À peine eut-il vu la figure décomposée de Grimaud, qu’il comprit qu’il se passait quelque chose d’extraordinaire et voulut s’écrier; mais Grimaud, d’un geste plus rapide que la parole elle-même, mit un doigt sur ses lèvres, et, d’un souffle qu’on n’eût pas soupçonné dans un corps si frêle, il éteignit la petite veilleuse à trois pas.
D’Artagnan se souleva sur le coude, Grimaud mit un genou en terre, et là, le cou tendu, tous les sens surexcités, il lui glissa dans l’oreille un récit qui, à la rigueur, était assez dramatique pour se passer du geste et du jeu de physionomie.
Pendant ce récit, Athos, Porthos et Aramis dormaient comme des hommes qui n’ont pas dormi depuis huit jours, et dans l’entrepont, Mousqueton nouait par précaution ses aiguillettes, tandis que Blaisois, saisi d’horreur, les cheveux hérissés sur sa tête, essayait d’en faire autant.

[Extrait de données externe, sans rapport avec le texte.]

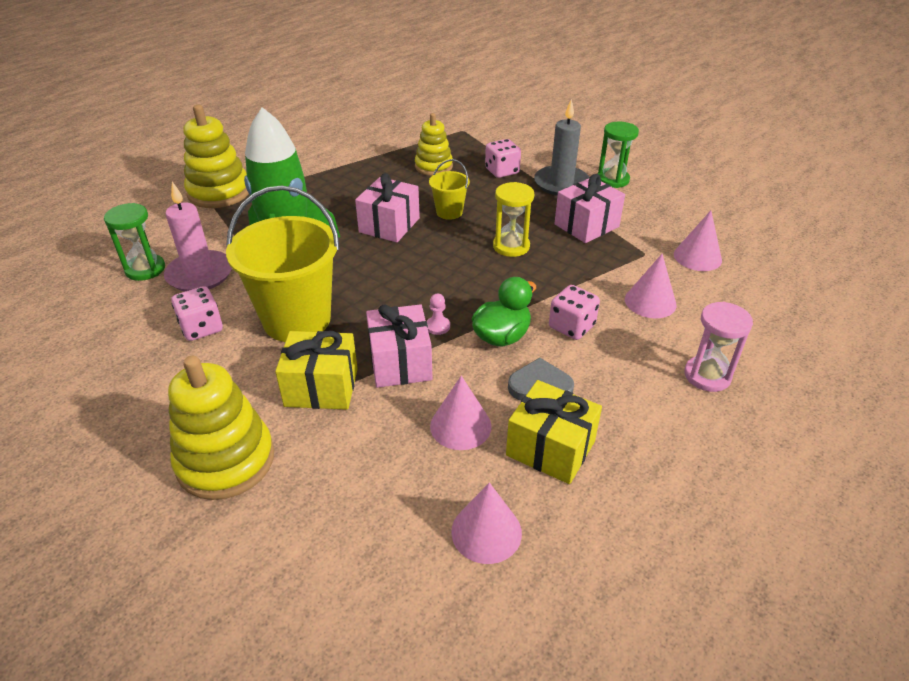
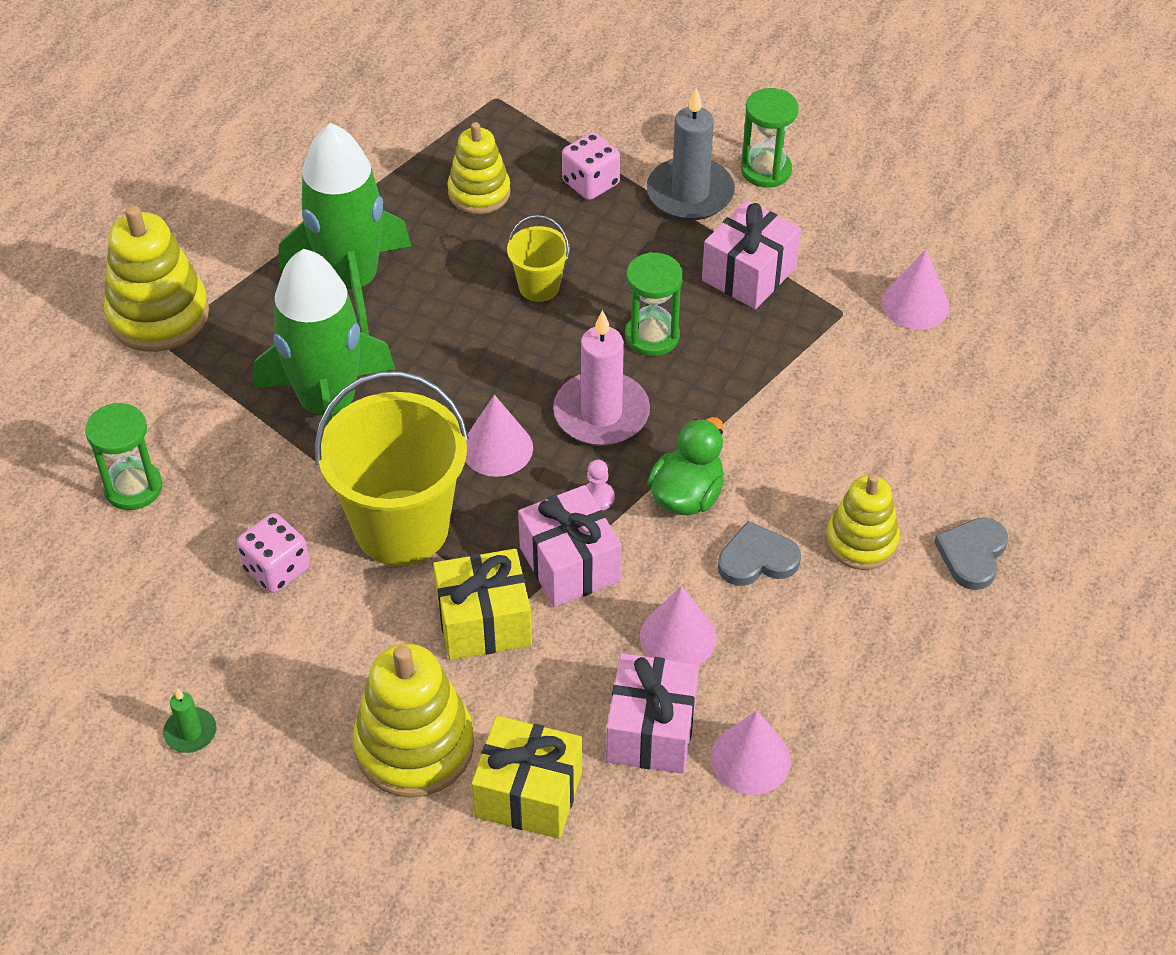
camera: 15 degrees left, 10 degrees up
pink candle [164,182,232,291] -> pink candle moved to [553,310,650,446]
pink gift [355,173,420,242] -> pink gift moved to [606,653,699,774]
yellow hourglass [493,182,534,257] -> green hourglass [625,252,683,356]
yellow gift [506,380,602,484] -> yellow gift moved to [472,716,582,839]
pink dice [549,285,600,340] -> none
pink cone [625,254,677,318] -> pink cone moved to [465,395,533,477]
pink hourglass [684,302,753,392] -> none
none -> green candle [163,688,217,753]
none -> green rocket [279,123,411,335]
none -> yellow stacking toy [826,474,900,570]
none -> grey heart [934,517,1008,590]

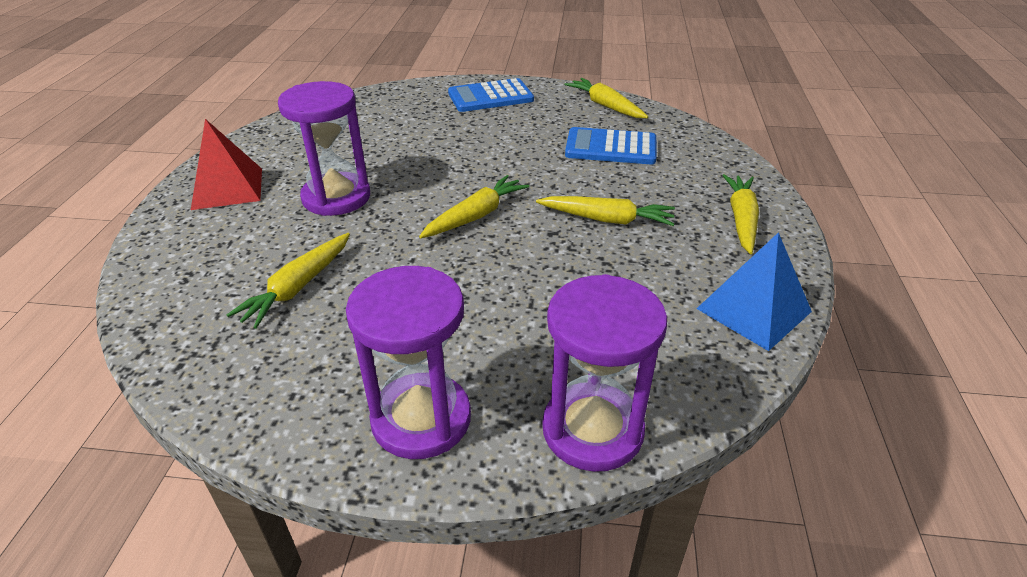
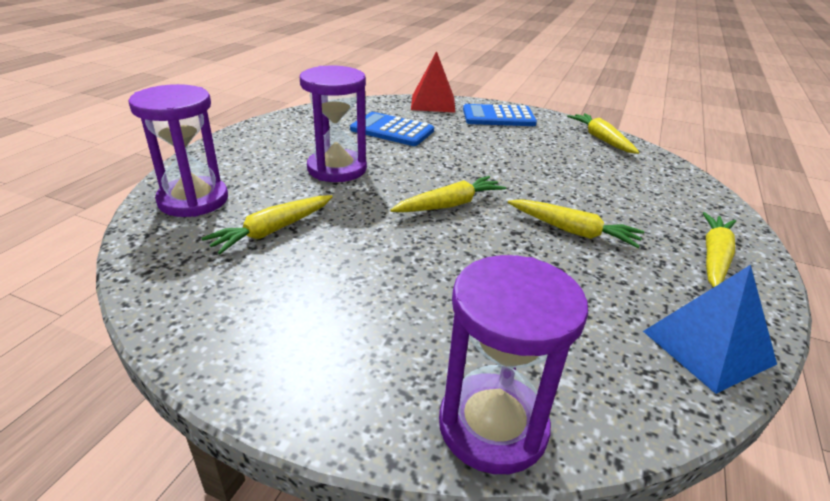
camera: 15 degrees right, 5 degrees down
red pyramid [191,119,262,210] -> red pyramid moved to [411,51,455,112]
purple hourglass [346,266,471,459] -> purple hourglass moved to [128,84,228,217]
blue calculator [565,127,657,164] -> blue calculator moved to [350,112,434,146]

Voici ce qui s’était passé.
À peine Grimaud eut-il disparu par l’ouverture et se trouva-t-il dans le premier compartiment, qu’il se mit en quête et qu’il rencontra un tonneau. Il frappa dessus: le tonneau était vide. Il passa à un autre, il était vide encore; mais le troisième sur lequel il répéta l’expérience rendit un son si mat qu’il n’y avait point à s’y tromper. Grimaud reconnut qu’il était plein.
Il s’arrêta à celui-ci, chercha une place convenable pour le percer avec sa vrille, et, en cherchant cet endroit, mit la main sur un robinet.

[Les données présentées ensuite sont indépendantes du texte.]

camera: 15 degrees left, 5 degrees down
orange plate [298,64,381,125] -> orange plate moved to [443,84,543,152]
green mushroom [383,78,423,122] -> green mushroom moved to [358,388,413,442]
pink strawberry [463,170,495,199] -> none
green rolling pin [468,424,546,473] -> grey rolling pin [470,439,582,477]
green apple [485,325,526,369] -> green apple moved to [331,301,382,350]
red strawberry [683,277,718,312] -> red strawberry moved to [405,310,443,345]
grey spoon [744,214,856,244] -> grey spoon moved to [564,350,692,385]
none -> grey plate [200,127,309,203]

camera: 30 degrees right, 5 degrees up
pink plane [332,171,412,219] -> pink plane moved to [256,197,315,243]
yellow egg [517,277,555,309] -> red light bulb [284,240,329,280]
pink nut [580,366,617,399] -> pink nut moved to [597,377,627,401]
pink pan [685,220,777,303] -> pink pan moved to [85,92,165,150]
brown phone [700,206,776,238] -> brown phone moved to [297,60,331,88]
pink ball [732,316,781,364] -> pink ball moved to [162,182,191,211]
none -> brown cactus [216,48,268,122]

– Bon! dit Grimaud, voilà qui m’épargne de la besogne.
Et il approcha son pot à bière, tourna le robinet et sentit que le contenu passait tout doucement d’un récipient dans l’autre.
Grimaud, après avoir préalablement pris la précaution de fermer le robinet, allait porter le pot à ses lèvres, trop consciencieux qu’il était pour apporter à ses compagnons une liqueur dont il n’eût pas pu leur répondre, lorsqu’il entendit le signal de l’alarme que lui donnait Mousqueton; il se douta de quelque ronde de nuit, se glissa dans l’intervalle de deux tonneaux et se cacha derrière une futaille.
En effet, un instant après, la porte s’ouvrit et se referma après avoir donné passage aux deux hommes à manteau que nous avons vus passer et repasser devant Blaisois et Mousqueton en donnant l’ordre d’éteindre les lumières.
L’un des deux portait une lanterne garnie de vitres, soigneusement fermée et d’une telle hauteur que la flamme ne pouvait atteindre à son sommet. De plus, les vitres elles-mêmes étaient recouvertes d’une feuille de papier blanc qui adoucissait ou plutôt absorbait la lumière et la chaleur.
Cet homme était Groslow.
L’autre tenait à la main quelque chose de long, de flexible et de roulé comme une corde blanchâtre. Son visage était recouvert d’un chapeau à larges bords. Grimaud, croyant que le même sentiment que le sien les attirait dans le caveau, et que, comme lui, ils venaient faire une visite au vin de Porto, se blottit de plus en plus derrière sa futaille, se disant qu’au reste, s’il était découvert, le crime n’était pas bien grand.
Arrivés au tonneau derrière lequel Grimaud était caché, les deux hommes s’arrêtèrent.